-------- Excerpted text --------

You are viewing a plain text version of this content. The canonical link for it is here.

Posted to user@spark.apache.org by "颜发才 (Yan Facai)" <ya...@gmail.com> on 2016/11/17 04:08:26 UTC

Best practice for preprocessing feature with DataFrame

Hi,
I have a sample, like:
+---+------+--------------------+
|age|gender|             city_id|
+---+------+--------------------+
|   |     1|1042015:city_2044...|
|90s|     2|1042015:city_2035...|
|80s|     2|1042015:city_2061...|
+---+------+--------------------+

and expectation is:
"age":  90s -> 90, 80s -> 80
"gender": 1 -> "male", 2 -> "female"

I have two solutions:
1. Handle each column separately,  and then join all by index.
    val age = input.select("age").map(...)
    val gender = input.select("gender").map(...)
    val result = ...

2. Write utf function for each column, and then use in together:
     val result = input.select(ageUDF($"age"), genderUDF($"gender"))

However, both are awkward,

Does anyone have a better work flow?
Write some custom Transforms and use pipeline?

Thanks.

Re: Best practice for preprocessing feature with DataFrame

Posted by "颜发才 (Yan Facai)" <ya...@gmail.com>.

Thanks, White.

On Thu, Nov 17, 2016 at 11:15 PM, Stuart White <st...@gmail.com>
wrote:

> Sorry.  Small typo.  That last part should be:
>
> val modifiedRows = rows
>   .select(
>     substring('age, 0, 2) as "age",
>     when('gender === 1, "male").otherwise(when('gender === 2,
> "female").otherwise("unknown")) as "gender"
>   )
> modifiedRows.show
>
> +---+-------+
> |age| gender|
> +---+-------+
> | 90|   male|
> | 80| female|
> | 80|unknown|
> +---+-------+
>
> On Thu, Nov 17, 2016 at 8:57 AM, Stuart White <st...@gmail.com>
> wrote:
> > import org.apache.spark.sql.functions._
> >
> > val rows = Seq(("90s", 1), ("80s", 2), ("80s", 3)).toDF("age", "gender")

--------

# Exercise goal:
In the Spark mailing-list thread, explain why the first poster asks for a better workflow for preprocessing the age and gender columns.

-------- Material provided --------

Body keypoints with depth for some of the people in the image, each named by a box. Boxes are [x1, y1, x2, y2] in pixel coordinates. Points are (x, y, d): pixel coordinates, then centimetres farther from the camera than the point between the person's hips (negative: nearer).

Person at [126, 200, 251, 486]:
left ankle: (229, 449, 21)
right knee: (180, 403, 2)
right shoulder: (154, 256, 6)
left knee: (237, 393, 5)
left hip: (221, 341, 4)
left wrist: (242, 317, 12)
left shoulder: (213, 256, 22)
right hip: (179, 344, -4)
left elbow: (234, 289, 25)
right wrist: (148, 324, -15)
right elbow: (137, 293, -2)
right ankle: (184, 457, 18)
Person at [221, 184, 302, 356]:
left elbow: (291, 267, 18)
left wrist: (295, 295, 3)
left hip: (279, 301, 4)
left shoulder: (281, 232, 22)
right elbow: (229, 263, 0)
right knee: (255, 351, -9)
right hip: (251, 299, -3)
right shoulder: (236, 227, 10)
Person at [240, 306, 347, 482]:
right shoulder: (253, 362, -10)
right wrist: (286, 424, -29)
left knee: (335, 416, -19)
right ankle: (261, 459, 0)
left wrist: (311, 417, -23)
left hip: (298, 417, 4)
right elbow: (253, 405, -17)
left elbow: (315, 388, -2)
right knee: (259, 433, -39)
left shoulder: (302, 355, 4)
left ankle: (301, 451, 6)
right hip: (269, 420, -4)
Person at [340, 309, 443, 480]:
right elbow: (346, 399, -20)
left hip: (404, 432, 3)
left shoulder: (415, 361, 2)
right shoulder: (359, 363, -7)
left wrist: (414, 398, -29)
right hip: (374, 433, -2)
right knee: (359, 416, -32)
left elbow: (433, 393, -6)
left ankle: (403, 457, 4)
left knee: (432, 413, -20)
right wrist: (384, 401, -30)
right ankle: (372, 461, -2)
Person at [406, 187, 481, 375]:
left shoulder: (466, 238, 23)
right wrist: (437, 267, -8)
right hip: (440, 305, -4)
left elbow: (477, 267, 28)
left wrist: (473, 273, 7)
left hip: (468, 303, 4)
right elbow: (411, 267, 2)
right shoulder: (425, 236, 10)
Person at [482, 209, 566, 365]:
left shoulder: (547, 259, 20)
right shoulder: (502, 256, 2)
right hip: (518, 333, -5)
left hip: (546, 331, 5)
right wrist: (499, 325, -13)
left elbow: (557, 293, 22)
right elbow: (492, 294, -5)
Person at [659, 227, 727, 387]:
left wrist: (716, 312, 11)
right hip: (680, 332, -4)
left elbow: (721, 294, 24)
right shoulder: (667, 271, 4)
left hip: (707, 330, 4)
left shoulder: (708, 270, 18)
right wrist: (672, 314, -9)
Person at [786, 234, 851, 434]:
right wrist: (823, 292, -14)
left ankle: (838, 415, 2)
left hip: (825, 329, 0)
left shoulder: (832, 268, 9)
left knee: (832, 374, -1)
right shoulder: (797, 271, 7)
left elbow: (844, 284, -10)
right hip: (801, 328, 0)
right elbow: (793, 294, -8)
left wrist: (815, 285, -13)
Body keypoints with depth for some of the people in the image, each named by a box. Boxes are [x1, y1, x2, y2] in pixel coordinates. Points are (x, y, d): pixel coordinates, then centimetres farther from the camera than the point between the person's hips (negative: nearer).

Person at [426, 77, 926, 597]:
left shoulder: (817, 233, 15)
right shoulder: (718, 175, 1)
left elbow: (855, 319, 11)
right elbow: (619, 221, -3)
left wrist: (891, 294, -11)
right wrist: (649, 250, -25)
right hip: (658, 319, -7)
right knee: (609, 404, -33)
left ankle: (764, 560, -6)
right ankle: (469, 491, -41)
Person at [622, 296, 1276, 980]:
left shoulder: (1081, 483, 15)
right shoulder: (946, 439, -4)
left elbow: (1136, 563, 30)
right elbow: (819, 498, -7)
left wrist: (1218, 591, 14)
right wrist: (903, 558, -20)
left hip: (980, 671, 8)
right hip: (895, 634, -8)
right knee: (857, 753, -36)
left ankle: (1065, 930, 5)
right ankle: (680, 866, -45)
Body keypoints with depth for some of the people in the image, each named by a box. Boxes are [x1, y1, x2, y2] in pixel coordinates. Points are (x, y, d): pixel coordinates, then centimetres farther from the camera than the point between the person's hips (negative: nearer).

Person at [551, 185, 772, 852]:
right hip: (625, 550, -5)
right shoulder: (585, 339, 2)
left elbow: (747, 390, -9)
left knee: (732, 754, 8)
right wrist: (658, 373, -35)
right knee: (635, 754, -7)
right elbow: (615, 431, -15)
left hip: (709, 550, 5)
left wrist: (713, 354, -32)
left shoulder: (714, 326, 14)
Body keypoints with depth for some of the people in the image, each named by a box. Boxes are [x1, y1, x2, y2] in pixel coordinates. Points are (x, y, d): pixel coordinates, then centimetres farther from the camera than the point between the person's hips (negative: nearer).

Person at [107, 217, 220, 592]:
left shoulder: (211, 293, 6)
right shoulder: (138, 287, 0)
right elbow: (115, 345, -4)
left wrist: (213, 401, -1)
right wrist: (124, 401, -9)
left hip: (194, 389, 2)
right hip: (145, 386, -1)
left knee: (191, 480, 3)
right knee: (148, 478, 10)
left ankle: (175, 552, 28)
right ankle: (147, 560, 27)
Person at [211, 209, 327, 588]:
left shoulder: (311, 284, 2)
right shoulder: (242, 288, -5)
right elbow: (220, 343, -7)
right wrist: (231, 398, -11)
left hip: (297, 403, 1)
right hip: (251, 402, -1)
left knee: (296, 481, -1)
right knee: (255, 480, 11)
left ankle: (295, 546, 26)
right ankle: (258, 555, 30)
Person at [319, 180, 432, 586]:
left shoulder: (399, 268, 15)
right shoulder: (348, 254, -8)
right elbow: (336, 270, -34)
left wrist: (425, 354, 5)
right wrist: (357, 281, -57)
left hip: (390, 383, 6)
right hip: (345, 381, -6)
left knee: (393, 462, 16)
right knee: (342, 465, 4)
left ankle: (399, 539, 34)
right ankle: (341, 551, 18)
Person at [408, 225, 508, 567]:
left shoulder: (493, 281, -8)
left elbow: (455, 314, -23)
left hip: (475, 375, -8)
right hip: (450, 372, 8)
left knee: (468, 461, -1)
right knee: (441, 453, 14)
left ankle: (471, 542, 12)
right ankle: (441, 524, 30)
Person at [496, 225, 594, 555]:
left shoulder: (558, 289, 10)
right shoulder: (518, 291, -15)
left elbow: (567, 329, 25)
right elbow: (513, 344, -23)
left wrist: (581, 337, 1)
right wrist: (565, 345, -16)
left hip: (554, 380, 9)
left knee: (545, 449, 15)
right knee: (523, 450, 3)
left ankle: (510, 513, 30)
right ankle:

--------

# Output for this exercise:
The poster already has two solutions: handle each column separately and join everything by index, or write a UDF for each column and apply them together in one select. The poster asks for a better workflow because both of these are awkward.